Numbered folder names

We number certain folders used in the process of creating the master files for digital editions, to show their position in the Knowledge Project workflow. Their names and functions are given below:

foldername repository function
1-afr-project eb03, eb07, eb09, eb11 ABBYY FineReader has a proprietary compressed folder structure for storing its OCR data. See 1-afr-project Folder.
2-page-docx outputs We save our OCR results in Word's docx format, with text from one printed page per file. See 2-page-docx Folder.
3-page-tei outputs Each docx file is transformed into the TEI format as a page file, with each files containing text from one printed page. See 3-page-tei Folder.

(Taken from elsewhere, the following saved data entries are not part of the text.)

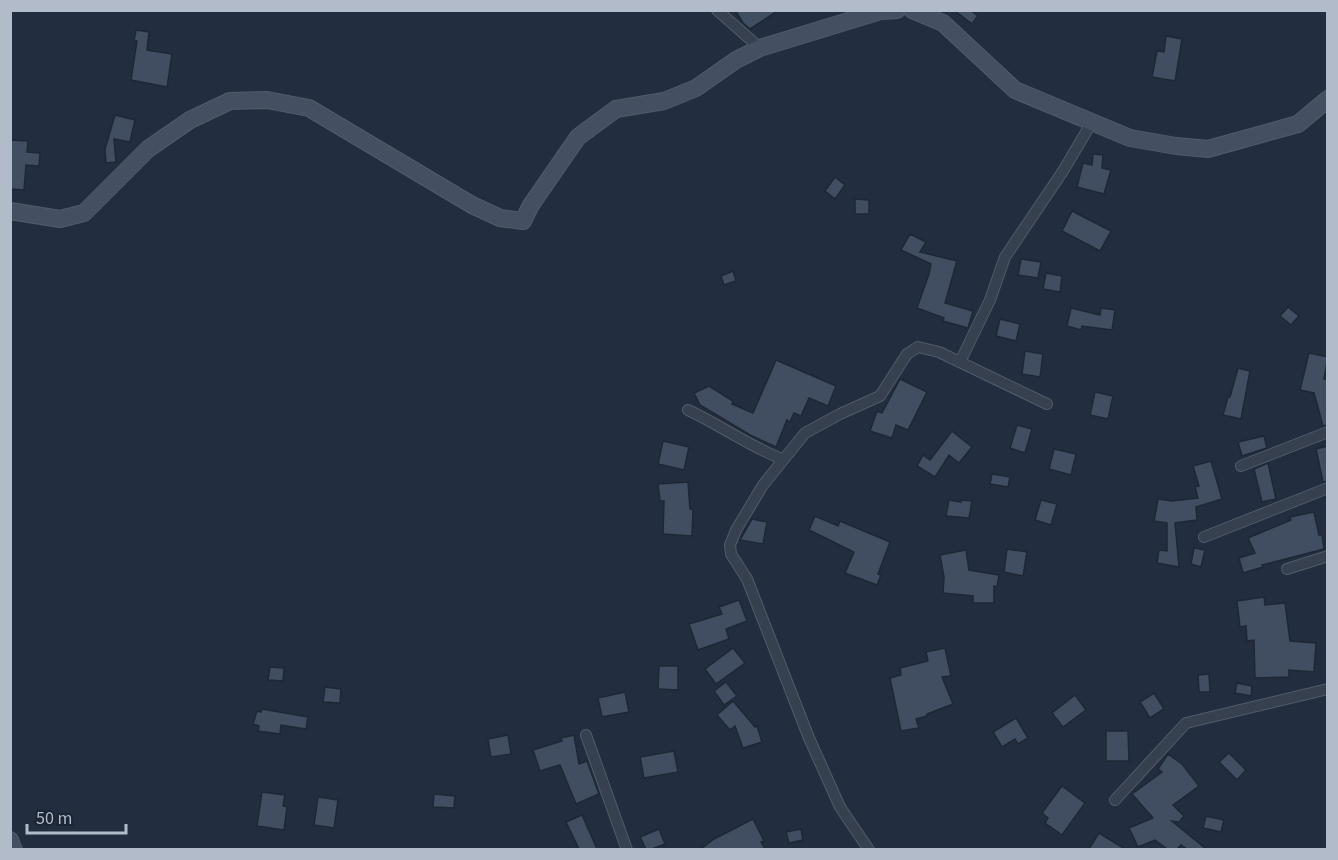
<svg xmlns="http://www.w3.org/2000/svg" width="1338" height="860" font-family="'Source Sans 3',sans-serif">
  <rect width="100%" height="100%" fill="#222e3f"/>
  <g fill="#414e61" stroke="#1e2735" stroke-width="1.5">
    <path d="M735 10H779L750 29 743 23Z"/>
    <path d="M954 10H970L978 16 972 24Z"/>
    <path d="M136 30 149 32 147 50 172 54 167 87 131 80 137 41H134Z"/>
    <path d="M1166 36 1182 39 1175 81 1152 77 1157 51 1164 52Z"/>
    <path d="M115 115 135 120 130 142 114 139 116 162 106 163 105 149Z"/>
    <path d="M10 140 28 141 27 152 40 153 39 166 26 165 24 190 10 189Z"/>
    <path d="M1093 154 1103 155 1102 168 1111 170 1104 194 1077 187 1083 163 1092 165Z"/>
    <path d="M835 177 845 185 835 199 825 191Z"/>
    <path d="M855 199 869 200V214H855Z"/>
    <path d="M1072 211 1111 231 1100 251 1062 231Z"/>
    <path d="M910 234 926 242 920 252 957 261 945 303 973 311 968 328 943 321 944 318 917 308 929 274 931 264 901 250Z"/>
    <path d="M1021 259 1041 262 1038 278 1018 275Z"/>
    <path d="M733 271 736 281 724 285 721 276Z"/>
    <path d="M1046 273 1062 276 1060 292 1043 289Z"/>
    <path d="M1288 307 1299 316 1291 325 1280 316Z"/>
    <path d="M1071 308 1100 315 1101 308 1115 310 1112 330 1082 326 1081 330 1067 326Z"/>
    <path d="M1000 319 1020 324 1016 341 996 336Z"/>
    <path d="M1025 351 1043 354 1040 377 1022 374Z"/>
    <path d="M1309 353 1328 357 1324 379 1328 380V425L1323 426 1314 393 1300 390Z"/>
    <path d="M776 360 836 386 828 406 809 398 801 416 794 413 790 422 787 420 776 447 750 435 700 405 694 393 709 386 733 401 732 404 753 413Z"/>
    <path d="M1238 368 1250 371 1241 419 1223 415 1228 397H1230Z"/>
    <path d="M900 379 927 392 908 430 896 425 892 438 870 431 877 411 882 413Z"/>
    <path d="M1095 392 1113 396 1108 419 1090 415Z"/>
    <path d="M1017 425 1032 429 1025 453 1010 448Z"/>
    <path d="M952 431 972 447 959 463 949 455 935 477 917 466 923 455 930 460Z"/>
    <path d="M1264 436 1267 448 1242 456 1238 442Z"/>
    <path d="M663 441 689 447 684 470 658 464Z"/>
    <path d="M1328 446V481L1323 482 1316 449Z"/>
    <path d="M1054 449 1076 454 1071 475 1049 469Z"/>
    <path d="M1211 461 1222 499 1196 507 1197 520 1175 523 1179 567 1157 563 1159 550 1167 551V523L1154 521 1158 499 1172 501 1198 498 1195 487 1199 486 1193 466Z"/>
    <path d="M1268 463 1276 499 1262 502 1254 469Z"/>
    <path d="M992 474 1010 477 1008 487 990 484Z"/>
    <path d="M688 482 690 509H693L692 536 663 534 664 501H660L658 484Z"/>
    <path d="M949 500 961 502V500L972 501 969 518 946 516Z"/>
    <path d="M1041 500 1057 504 1051 525 1035 520Z"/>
    <path d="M1314 512 1319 535H1322L1324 549 1262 565 1263 567 1243 573 1239 558 1255 553 1248 538 1291 520 1290 517Z"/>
    <path d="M815 516 838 526 840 521 890 542 878 574 881 575 877 585 845 573 854 552 809 530Z"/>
    <path d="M752 519 767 522 763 544 740 540Z"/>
    <path d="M1194 548 1205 550 1201 567 1191 564Z"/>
    <path d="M1007 549 1027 552 1023 576 1004 572Z"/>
    <path d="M966 550 969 570 999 575 997 587 994 586V603H973V596L943 593 944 577 940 555Z"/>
    <path d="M1264 597 1265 605 1285 603 1290 641 1316 643 1314 672 1289 670V677L1255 678 1254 640 1247 641 1246 626 1240 627 1237 601Z"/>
    <path d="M739 600 747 621 726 629 729 639 698 650 689 624 722 614 719 607Z"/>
    <path d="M733 648 745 663 716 684 705 669Z"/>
    <path d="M945 648 951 676 942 677 953 704 927 714V716L916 719 919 728 901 731 890 678 901 675 900 668 928 661 926 652Z"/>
    <path d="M659 666H678V690L658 689Z"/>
    <path d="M270 667 284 668 283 681 268 680Z"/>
    <path d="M1209 674 1210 692H1199L1198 675Z"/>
    <path d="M726 682 737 696 724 705 714 691Z"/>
    <path d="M1237 683 1252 686 1251 696 1235 693Z"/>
    <path d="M325 687 341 689 340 703 323 702Z"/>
    <path d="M625 692 629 712 602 717 598 698Z"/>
    <path d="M1154 693 1164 709 1150 718 1140 702Z"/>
    <path d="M1075 695 1086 710 1063 727 1052 713Z"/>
    <path d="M733 701 755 727 757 726 762 742 743 748 735 726 730 730 717 715Z"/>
    <path d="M262 709 308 717 306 729 281 725 280 734 258 731 259 726 253 724 257 711 261 712Z"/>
    <path d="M1016 718 1028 738 1018 744 1015 739 1002 747 993 732Z"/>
    <path d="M1106 731H1128L1129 761H1106Z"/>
    <path d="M508 735 511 754 491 757 488 739Z"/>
    <path d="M574 735 579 764 587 761 599 794 576 804 560 765 540 771 533 750 562 741 561 738Z"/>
    <path d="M674 751 678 772 644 778 640 757Z"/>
    <path d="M1229 753 1246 770 1237 780 1219 762Z"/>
    <path d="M1168 754 1182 764 1199 786 1173 805 1184 816 1179 822 1172 821 1206 849H1187L1181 845 1177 849H1167L1155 840 1138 847 1129 828 1153 818 1132 794 1162 772 1158 769Z"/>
    <path d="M1062 786 1085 803 1062 835 1045 823 1048 818 1042 813Z"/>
    <path d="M262 792 285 795 283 806 287 807 284 830 257 826Z"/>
    <path d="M434 794 455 796 454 808 433 807Z"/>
    <path d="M318 797 338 800 334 828 314 825Z"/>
    <path d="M582 815 597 849H579L566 822Z"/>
    <path d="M1206 816 1224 820 1221 832 1203 828Z"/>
    <path d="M753 819 764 841 761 842 765 849H701L714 839Z"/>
    <path d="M659 829 665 844 652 849H646L640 837Z"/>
    <path d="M801 829 803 840 789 843 786 832Z"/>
    <path d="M1099 833 1125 849H1089Z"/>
  </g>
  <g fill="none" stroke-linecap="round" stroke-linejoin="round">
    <defs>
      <g id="minor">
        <path d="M717 10 760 48"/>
        <path d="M960 362 990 300 1005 257 1063 171 1092 122"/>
        <path d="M688 410C720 425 749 446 782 459"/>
        <path d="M1241 466 1328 432"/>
        <path d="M1204 537 1328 488"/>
        <path d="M1287 569 1328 556"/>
        <path d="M586 735 627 850"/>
        <path d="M1115 800 1186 723 1328 689"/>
        <path d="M869 850 840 807 809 738 747 579 731 554 730 545 736 530 763 485 805 433 840 414 880 396 907 354 918 347 939 352 1047 404"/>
      </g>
      <g id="secondary">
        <path d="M912 10 943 23 1015 90 1130 138 1176 146 1208 149 1298 124 1328 99"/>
        <path d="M10 211 60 219 84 213 148 149 190 120 230 101 267 100 309 108 472 205 500 218 523 221 531 205 578 137 616 109 664 101 696 88 736 60 760 48 881 11 897 10"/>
        <path d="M10 840 14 850"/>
      </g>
    </defs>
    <use href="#minor" stroke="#525b69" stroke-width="12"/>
    <use href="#secondary" stroke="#525b69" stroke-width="18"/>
    <use href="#minor" stroke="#36404e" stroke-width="10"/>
    <use href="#secondary" stroke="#444f62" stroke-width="16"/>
  </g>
  <rect width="1338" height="860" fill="none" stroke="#b2bbca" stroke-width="24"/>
  <path d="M27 824v9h99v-9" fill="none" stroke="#b2bbca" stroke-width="3"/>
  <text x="36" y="824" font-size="18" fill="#b2bbca" stroke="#1c2533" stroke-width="4.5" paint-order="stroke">50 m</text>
</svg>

4-entry-tei outputs The TEI page files are combined and segmented into entry files, with each file containing a single, complete entry. See Convert Pages to Entries
5-entry-md outputs Each entry file is processed by HIVE which auomatically generates subject headings for the file and outputs them as a csv file. These entry metadata files are stored here.
6-master-tei outputs We use Python to import the subject terms from the 5-entry-md files into the TEI Header of the 4-entry-tei files. The result is a properly-encoded TEI file with relevant subject headings for every entry in the EB.